*What you are asked to do:*
Find every line below with the string "space" and pick it out.

*Data section:*
[Start of section]
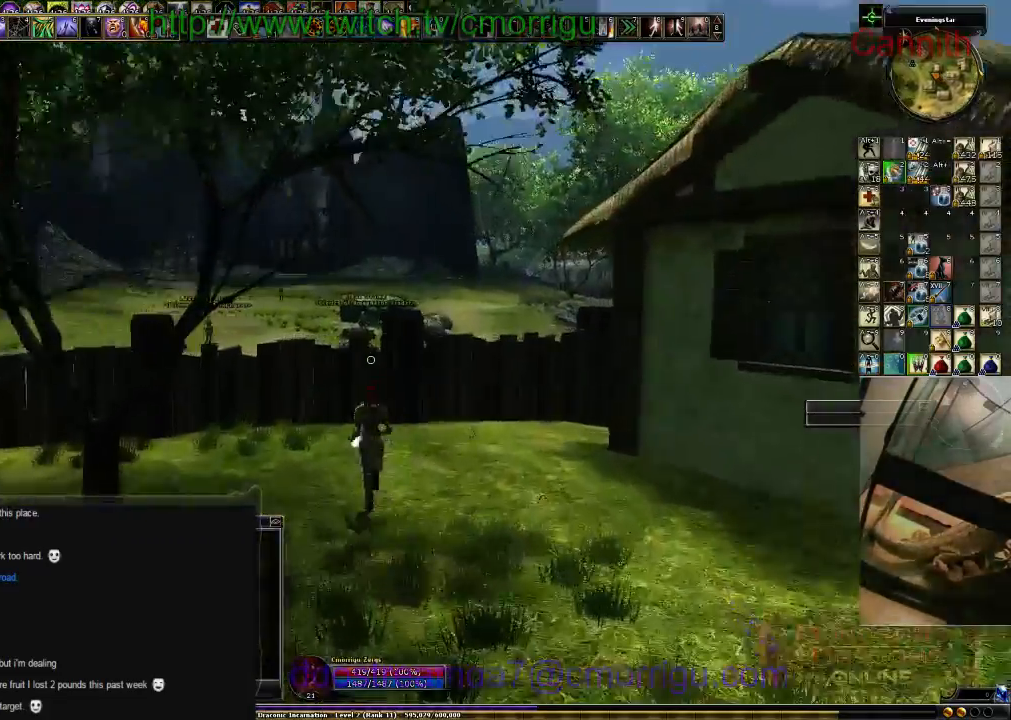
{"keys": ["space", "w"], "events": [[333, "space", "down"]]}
[End of section]
[Start of section]
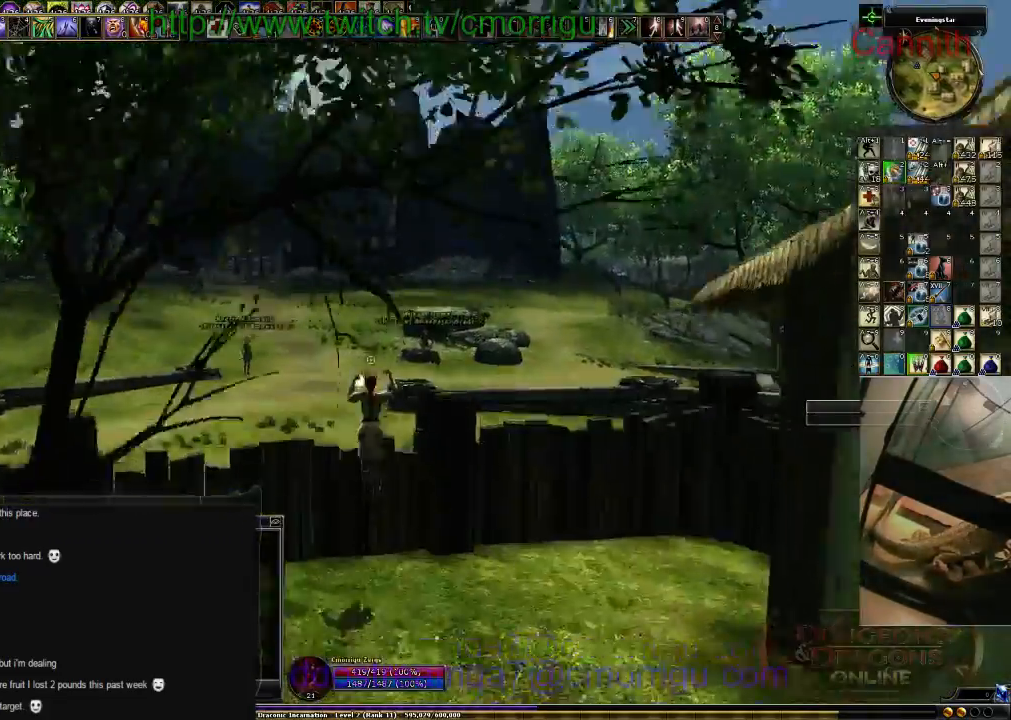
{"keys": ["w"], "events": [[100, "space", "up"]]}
[End of section]
[Start of section]
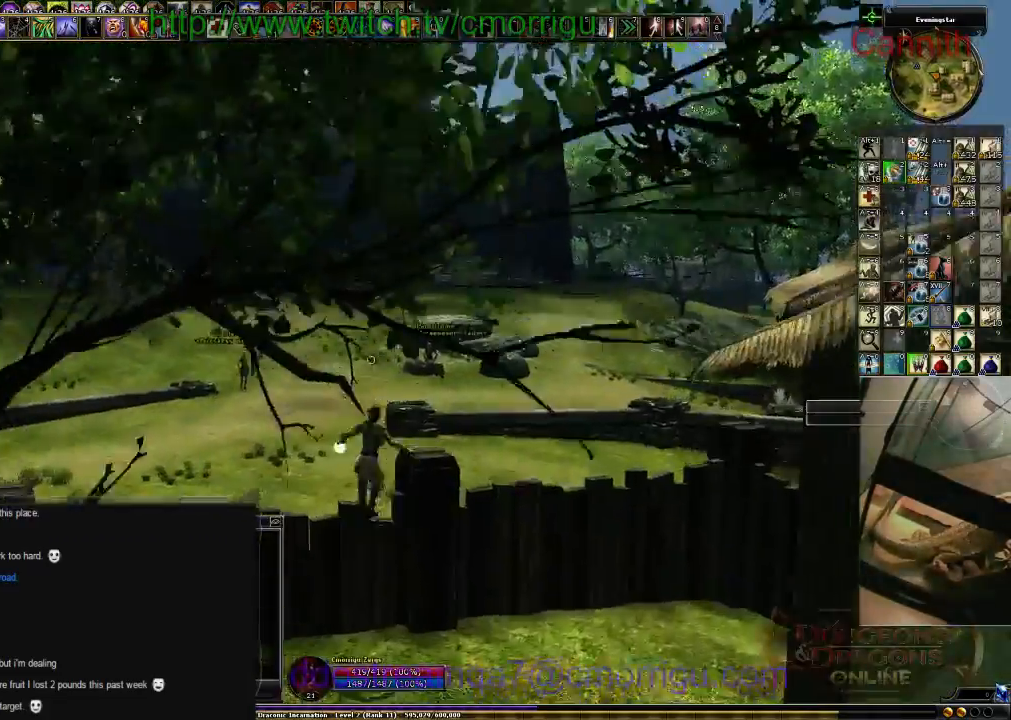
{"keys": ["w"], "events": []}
[End of section]
*Task answer:*
{"keys": ["space", "w"], "events": [[333, "space", "down"]]}
{"keys": ["w"], "events": [[100, "space", "up"]]}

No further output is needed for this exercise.